> _ЗАДАНИЕ_
Перепишите, пожалуйста, отрывок о новом жильце от слов «В этот вечер, а» до слов «изумлении всплеснул руками.» включительно, переименовав «райпрокурор» в «районный прокурор».

> _ТЕКСТ_

Ошеломленная Ольга Осиповна стояла, ничего не понимая. Затем она вернулась к нам и рассказала о происшедшем.
Николай возмутился. Надо сказать, что с вторжением жильца для нас создавались большие неудобства: мы оказывались отрезанными от непосредственного выхода на улицу. Вынести же Николая из комнаты было теперь и вовсе невозможно.
Между тем новый жилец со вкусом располагался. В ту же ночь к дому подъехал ломовой извозчик, нагруженный разной домашней утварью. Наш сосед шумно устанавливал мебель и был, очевидно, в самом прекрасном расположении духа, потому что без умолку насвистывал и время от времени напевал импровизируя:
А комнатка, трам-там-там,
получится что надо,
а вот этот стульчик, трам-там-там,
мы поставим вот сюда.
И весело хохотал, очевидно очень довольный своей импровизацией.
Затем последовала какая-то ария.
Николай, несмотря на свое раздражение против вторгшегося жильца, не выдержал и рассмеялся:
— Ну, черт, пой, пой, я за тебя возьмусь!
Совместно с жившим в той же квартире парторгом одного из московских заводов Островский, занялся выселением незаконного жильца. И вот через несколько дней парторг с сияющим лицом вошел к нам и протянул Николаю бумажку от районного прокурора о выселении нашего «врага».
Было уже довольно поздно. Я показала глазами на дверь, ведущую в переднюю:
— Сходите предъявите ему сейчас.
— Да, да, — поддержал Николай, — сходи, интересно, какая у пего сделается рожа.
Парторг пошел, но через минуту возвратился и объявил, что нашего «противника» нет дома.
В этот вечер, а затем и ночью он, очевидно, так и не приходил домой. В течение всего следующего дня его тоже не было. Явился он только поздно вечером и постучался к нам. Вошел, приветливо улыбаясь, поздоровался, назвал нас всех по именам. Откуда он их узнал и для чего? В обращении его не было и тени фатовства и слащавости — наоборот, он держался просто и свободно. Подал мне бумажку. Я прочла и ахнула: это было решение инстанции, более высокой, чем райпрокурор, — отменяющее решение последнего о выселении нашего нового соседа.
— Позвольте, — пробормотала я, — как же так? Вы же не видели нашей бумажки! И вообще, как вы узнали, что у нас есть решение прокурора о выселении?
Сосед в притворном изумлении всплеснул руками.
— Что вы говорите? Ай-ай-ай! Это, очевидно, просто роковое совпадение. Я в целях самообороны предупредил ваше нападение.
Николай нахмурился:
— Бросьте дурить, как вы все-таки узнали?
— Что узнал?
— Ну, решение.
— Ах, решение. Да, да, понимаете, сам поражаюсь. Доброго здоровья! Позвольте бумажечку…
Проходили дни, недели, месяцы. Николай нервничал. Дело о выселении шло по инстанциям. Непостижимым образом наш «противник» узнавал обо всех наших действиях и своевременно принимал контрмеры. Он ловко лавировал, используя какие-то неизвестные нам связи. Прошла зима, затем лето. Осенью у жены нашего нового соседа родилась дочь. И вот это обстоятельство переменило наше к нему отношение. И кроме того, исключительная настойчивость и «живучесть» этого человека вдруг начали нравиться Островскому.

> _ПРИВЕДЁННЫЙ СПИСОК_

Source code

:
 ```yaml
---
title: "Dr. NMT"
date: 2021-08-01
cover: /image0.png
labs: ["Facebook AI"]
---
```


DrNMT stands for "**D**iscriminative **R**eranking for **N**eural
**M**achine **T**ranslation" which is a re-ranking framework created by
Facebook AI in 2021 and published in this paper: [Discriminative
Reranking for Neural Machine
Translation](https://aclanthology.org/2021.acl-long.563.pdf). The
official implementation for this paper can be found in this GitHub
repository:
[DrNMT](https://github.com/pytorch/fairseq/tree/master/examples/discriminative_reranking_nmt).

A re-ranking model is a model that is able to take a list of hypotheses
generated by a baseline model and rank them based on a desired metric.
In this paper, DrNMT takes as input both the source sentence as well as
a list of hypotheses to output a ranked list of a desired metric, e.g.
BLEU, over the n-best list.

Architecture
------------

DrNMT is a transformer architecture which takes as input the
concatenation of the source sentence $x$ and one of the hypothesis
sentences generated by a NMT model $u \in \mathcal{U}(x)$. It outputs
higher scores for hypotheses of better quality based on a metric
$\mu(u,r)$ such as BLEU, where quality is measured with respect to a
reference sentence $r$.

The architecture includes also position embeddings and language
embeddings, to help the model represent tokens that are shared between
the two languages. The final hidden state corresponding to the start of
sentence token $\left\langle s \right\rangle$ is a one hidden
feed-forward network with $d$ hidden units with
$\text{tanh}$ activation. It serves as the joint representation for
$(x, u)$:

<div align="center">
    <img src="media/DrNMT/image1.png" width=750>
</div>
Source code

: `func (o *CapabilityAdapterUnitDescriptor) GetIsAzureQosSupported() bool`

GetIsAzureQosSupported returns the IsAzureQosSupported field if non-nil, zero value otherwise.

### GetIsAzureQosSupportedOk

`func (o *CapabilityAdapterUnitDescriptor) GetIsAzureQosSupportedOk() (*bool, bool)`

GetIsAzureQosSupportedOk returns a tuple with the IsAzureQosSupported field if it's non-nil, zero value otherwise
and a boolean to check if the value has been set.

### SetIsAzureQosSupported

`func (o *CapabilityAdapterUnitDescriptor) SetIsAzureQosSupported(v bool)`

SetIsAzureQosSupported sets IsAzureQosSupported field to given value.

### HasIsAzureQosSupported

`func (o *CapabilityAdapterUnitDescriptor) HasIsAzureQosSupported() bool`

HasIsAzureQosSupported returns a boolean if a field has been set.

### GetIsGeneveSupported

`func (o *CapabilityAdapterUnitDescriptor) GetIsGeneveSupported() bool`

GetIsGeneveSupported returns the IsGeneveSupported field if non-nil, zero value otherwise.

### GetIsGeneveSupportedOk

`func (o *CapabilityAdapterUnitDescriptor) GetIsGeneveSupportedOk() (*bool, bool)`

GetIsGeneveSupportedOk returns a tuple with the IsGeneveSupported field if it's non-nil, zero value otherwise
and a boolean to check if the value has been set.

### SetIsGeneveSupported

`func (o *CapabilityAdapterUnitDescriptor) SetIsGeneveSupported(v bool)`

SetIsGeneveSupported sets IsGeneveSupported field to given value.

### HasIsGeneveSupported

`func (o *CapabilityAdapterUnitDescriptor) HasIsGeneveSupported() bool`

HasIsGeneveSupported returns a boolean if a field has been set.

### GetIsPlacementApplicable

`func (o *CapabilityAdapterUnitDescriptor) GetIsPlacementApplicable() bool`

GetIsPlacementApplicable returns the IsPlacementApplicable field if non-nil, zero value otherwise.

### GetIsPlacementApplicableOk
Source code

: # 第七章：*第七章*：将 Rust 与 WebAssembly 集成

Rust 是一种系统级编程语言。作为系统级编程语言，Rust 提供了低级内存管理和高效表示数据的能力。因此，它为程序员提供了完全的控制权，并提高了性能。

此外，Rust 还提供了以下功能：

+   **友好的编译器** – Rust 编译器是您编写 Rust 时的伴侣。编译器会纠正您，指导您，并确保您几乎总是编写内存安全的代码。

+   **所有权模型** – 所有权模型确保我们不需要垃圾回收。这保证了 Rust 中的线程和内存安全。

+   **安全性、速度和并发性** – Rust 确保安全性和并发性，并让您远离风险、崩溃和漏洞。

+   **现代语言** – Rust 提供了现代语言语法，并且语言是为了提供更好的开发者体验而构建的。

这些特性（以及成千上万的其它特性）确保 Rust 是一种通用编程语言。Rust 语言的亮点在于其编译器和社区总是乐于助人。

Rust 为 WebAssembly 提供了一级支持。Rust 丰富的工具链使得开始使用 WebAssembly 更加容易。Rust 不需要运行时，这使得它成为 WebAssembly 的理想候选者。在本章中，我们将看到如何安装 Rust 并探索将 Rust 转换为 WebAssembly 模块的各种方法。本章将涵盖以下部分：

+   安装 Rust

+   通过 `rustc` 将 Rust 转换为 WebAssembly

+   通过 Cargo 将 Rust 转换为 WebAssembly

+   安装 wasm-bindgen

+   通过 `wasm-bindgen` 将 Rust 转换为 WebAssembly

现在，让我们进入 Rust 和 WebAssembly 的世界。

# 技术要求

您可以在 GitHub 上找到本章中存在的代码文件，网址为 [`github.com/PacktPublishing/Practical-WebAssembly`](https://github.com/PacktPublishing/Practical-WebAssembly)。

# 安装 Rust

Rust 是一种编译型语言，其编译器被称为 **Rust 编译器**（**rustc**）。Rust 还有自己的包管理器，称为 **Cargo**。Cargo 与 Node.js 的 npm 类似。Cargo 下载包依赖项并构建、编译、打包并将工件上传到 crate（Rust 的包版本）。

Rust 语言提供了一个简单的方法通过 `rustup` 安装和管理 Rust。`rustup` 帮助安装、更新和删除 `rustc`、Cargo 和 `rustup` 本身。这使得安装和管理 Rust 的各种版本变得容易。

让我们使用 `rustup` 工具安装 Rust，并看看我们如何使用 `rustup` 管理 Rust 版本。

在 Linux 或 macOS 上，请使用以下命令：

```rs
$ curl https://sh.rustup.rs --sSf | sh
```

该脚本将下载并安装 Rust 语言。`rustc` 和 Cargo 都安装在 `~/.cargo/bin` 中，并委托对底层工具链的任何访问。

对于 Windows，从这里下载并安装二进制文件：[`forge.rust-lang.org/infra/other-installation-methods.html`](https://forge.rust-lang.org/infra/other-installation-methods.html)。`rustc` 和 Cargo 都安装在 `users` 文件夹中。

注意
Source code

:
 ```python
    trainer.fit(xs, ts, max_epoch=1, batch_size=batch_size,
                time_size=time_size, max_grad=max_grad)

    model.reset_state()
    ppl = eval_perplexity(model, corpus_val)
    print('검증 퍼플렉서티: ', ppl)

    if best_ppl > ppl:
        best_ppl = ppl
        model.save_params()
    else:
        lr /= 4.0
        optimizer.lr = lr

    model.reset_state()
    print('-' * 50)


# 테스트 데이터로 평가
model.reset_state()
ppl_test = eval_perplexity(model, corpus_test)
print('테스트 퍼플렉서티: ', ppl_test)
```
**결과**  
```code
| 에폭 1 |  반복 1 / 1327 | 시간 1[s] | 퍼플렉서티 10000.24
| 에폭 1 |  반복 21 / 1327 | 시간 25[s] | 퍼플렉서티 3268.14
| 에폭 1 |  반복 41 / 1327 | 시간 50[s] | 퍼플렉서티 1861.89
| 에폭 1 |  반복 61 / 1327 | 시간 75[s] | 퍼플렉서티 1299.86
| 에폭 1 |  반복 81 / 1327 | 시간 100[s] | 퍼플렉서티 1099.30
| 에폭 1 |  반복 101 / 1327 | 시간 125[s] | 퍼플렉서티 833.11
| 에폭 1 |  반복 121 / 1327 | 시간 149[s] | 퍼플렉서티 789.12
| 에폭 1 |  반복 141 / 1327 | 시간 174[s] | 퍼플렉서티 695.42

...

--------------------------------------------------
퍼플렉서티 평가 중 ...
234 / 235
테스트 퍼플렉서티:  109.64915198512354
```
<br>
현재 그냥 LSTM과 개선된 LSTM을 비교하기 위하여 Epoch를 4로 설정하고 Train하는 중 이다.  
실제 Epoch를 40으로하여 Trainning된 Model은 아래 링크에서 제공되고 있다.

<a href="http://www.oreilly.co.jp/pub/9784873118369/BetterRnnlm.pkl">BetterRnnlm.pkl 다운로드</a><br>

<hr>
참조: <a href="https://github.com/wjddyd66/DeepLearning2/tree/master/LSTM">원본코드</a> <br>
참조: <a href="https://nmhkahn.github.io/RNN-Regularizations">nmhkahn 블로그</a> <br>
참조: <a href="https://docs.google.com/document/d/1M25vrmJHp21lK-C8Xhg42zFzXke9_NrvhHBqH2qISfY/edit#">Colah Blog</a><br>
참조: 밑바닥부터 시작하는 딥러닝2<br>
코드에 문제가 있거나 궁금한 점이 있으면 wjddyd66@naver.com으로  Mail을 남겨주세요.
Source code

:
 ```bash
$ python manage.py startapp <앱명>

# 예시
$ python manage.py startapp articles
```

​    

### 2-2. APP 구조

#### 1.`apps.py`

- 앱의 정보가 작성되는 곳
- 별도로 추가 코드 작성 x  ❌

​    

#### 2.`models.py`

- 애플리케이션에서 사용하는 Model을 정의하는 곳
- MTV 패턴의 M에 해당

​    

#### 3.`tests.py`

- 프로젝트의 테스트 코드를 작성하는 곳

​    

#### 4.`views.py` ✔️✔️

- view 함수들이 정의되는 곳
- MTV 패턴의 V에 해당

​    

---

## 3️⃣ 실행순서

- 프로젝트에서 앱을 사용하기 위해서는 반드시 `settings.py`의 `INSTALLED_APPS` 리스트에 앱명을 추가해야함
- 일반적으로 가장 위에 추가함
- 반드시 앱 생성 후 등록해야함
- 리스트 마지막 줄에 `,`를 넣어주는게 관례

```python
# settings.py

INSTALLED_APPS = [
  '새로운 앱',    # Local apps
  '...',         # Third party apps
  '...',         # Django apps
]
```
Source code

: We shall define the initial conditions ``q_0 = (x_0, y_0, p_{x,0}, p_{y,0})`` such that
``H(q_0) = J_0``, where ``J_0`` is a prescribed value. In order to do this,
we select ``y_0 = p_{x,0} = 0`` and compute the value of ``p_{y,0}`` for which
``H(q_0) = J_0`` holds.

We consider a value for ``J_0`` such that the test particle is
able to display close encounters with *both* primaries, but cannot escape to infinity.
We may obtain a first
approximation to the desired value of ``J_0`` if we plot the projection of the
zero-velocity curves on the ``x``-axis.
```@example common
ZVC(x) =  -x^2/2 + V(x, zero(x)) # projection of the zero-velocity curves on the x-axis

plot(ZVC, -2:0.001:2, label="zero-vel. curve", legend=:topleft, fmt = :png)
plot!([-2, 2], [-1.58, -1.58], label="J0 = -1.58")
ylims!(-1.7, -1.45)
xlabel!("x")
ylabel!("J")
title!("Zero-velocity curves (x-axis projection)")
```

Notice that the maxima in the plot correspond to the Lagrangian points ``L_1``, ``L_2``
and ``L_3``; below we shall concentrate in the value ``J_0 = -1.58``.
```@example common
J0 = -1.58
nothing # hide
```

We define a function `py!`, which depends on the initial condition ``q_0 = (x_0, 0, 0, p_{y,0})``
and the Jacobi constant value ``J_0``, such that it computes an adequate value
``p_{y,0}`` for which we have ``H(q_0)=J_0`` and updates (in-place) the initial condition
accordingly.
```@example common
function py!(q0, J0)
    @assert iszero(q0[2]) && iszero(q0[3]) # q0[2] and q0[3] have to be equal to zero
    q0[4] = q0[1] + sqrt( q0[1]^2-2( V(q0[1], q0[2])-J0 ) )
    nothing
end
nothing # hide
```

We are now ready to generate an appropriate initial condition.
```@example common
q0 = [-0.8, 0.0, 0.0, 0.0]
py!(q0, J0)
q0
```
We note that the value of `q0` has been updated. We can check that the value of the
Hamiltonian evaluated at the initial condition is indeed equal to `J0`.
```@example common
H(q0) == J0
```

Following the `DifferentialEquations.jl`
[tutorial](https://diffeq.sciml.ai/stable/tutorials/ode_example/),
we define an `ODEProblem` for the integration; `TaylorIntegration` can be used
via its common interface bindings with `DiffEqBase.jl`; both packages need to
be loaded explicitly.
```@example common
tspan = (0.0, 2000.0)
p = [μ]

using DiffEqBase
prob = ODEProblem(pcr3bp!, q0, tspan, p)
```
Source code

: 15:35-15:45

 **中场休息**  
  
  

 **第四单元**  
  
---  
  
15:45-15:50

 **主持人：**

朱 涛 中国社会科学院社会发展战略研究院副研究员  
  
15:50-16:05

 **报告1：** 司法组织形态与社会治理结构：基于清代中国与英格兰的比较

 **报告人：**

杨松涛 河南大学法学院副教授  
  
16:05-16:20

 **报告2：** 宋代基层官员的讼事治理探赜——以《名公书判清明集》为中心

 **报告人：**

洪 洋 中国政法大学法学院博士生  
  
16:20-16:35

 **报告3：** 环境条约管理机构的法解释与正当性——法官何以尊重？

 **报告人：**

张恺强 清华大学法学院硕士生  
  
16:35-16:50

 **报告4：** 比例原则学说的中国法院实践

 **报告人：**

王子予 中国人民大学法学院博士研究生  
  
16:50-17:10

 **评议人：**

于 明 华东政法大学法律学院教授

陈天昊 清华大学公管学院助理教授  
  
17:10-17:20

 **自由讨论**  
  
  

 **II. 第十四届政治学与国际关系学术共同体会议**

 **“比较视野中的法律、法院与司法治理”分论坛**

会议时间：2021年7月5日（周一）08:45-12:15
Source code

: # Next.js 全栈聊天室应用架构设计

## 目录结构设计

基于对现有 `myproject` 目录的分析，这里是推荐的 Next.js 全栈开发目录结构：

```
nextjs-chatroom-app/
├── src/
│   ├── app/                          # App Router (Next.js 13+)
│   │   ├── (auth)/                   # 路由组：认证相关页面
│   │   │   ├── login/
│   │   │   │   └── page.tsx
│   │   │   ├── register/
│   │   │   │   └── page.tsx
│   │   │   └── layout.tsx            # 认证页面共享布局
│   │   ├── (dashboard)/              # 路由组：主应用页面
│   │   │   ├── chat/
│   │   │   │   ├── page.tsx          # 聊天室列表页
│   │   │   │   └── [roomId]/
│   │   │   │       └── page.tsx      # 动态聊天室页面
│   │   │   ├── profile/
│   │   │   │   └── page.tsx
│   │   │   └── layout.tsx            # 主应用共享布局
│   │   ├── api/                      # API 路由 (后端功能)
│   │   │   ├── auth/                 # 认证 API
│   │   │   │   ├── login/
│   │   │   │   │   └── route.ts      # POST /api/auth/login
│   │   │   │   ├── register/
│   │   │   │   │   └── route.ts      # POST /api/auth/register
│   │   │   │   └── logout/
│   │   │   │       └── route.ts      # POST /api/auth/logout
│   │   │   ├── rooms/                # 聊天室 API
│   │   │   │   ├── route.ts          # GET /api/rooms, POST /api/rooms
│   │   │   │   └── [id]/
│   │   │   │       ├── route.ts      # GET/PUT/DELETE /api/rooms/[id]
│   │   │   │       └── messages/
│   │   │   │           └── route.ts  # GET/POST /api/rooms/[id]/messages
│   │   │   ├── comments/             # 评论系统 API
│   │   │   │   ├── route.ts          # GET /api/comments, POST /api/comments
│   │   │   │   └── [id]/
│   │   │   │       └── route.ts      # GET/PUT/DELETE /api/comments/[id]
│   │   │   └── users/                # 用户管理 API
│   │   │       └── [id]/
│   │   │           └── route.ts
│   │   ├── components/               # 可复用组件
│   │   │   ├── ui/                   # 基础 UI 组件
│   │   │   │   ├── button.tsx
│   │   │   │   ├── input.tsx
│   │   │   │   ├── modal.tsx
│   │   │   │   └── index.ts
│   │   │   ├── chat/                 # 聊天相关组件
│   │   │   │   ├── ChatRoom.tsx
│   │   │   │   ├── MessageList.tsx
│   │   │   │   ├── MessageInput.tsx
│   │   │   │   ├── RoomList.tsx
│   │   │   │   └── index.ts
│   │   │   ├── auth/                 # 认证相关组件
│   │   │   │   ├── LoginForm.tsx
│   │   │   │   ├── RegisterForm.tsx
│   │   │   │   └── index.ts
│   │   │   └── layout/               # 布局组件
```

> _ПОЛЕ ОТВЕТА_
В этот вечер, а затем и ночью он, очевидно, так и не приходил домой. В течение всего следующего дня его тоже не было. Явился он только поздно вечером и постучался к нам. Вошел, приветливо улыбаясь, поздоровался, назвал нас всех по именам. Откуда он их узнал и для чего? В обращении его не было и тени фатовства и слащавости — наоборот, он держался просто и свободно. Подал мне бумажку. Я прочла и ахнула: это было решение инстанции, более высокой, чем районный прокурор, — отменяющее решение последнего о выселении нашего нового соседа.
— Позвольте, — пробормотала я, — как же так? Вы же не видели нашей бумажки! И вообще, как вы узнали, что у нас есть решение прокурора о выселении?
Сосед в притворном изумлении всплеснул руками.